Compliance gets easier. If you work in healthcare (HIPAA), finance (PCI-DSS), or deal with European users (GDPR), proving that sensitive data never left your infrastructure is a huge deal. With this setup, you can point to exactly what was sent externally and what stayed local.
The Web Demo
I also built a web UI for this project because honestly, seeing data get masked and unmasked in real-time is way more convincing than reading about it. The demo walks you through each step visually:
- You paste in text with sensitive data
- It highlights all the PII it found
- It shows you the masked version (what the API sees)

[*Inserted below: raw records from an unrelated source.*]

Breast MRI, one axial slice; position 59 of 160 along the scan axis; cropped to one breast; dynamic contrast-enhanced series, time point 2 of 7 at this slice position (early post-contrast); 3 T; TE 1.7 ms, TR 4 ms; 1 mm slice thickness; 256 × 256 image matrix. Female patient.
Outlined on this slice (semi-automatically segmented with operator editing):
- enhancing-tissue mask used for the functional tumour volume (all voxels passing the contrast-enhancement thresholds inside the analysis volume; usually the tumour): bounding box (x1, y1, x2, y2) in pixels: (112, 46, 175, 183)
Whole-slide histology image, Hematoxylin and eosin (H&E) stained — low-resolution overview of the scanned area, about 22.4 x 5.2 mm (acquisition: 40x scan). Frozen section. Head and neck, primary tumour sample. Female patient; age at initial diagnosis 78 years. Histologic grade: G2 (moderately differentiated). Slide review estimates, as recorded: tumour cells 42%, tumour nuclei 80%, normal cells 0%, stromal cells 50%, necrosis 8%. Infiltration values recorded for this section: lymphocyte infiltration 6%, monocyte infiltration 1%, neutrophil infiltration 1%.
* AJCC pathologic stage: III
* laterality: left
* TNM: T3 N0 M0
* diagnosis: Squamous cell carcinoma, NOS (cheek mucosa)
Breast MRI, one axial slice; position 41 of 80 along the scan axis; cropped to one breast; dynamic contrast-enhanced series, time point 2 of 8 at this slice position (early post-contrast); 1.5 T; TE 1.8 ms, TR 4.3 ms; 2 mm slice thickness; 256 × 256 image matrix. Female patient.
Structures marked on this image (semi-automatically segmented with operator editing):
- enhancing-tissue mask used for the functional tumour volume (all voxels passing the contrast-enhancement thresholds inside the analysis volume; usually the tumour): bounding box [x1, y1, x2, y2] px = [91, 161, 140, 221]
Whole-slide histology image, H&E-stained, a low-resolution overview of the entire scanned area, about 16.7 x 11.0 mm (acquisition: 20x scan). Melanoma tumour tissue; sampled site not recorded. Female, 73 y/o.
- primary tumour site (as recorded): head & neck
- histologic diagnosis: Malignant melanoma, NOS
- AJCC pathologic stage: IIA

- It shows the mapping (stored locally)
- It calls OpenAI with the masked text
- It unmasks the response and shows you the final result
You can toggle between regex detection and local LLM detection to see the difference yourself.
Try It Yourself
The whole project is open source and takes about two minutes to set up:
Get the Code GitHub: github.com/ivaturia/sensitive-data-protector git clone https://github.com/ivaturia/sensitive-data-protector.git cd sensitive-data-protector pip install -r requirements.txt # Run the CLI demo python main.py # Or launch the web UI python app_simple.py # Opens at http://localhost:5002 –> This is for experimenting Regex PII Detection python app.py # Opens at http://localhost:5001 –> This is for experimenting Local LLM PII DetectionYou’ll need an OpenAI API key. If you want to try the local LLM approach, install Ollama and pull a model:
ollama pull llama3.2
ollama serve
What I’d Do Differently in Production
Let me be upfront: this project is a demo, not production-ready software. If I were building this for a real application, I’d change a few things:
- I’d use Microsoft Presidio or spaCy’s NER models instead of regex for PII detection. They’re battle-tested and catch way more edge cases.
- I’d add encryption to the local mapping storage. Right now the mapping is just a Python dictionary in memory. For a production app, you’d want that encrypted and properly secured.
- I’d build in logging to create an audit trail of what was masked and when, without logging the actual PII values.
- I’d add more PII types. The demo covers the common ones (credit cards, SSN, email, phone, names), but real-world data has passport numbers, driver’s licenses, IP addresses, and more.
But even as a demo, it proves the concept works. And honestly, even a simple regex-based masker is infinitely better than sending raw PII to an external API.
Wrapping Up
If you’re building anything that touches personal data and talks to an AI API, take a few hours and add a privacy layer. Your users won’t see it, but they’ll benefit from it. And the first time you read about a data breach at some AI company, you’ll be really glad you did.
Go check out the project on GitHub, play with the demo, break it, improve it.
Note: I have taken help of Cursor to generate code for me and published the code to GitHub. Credit goes to cursor for code generation.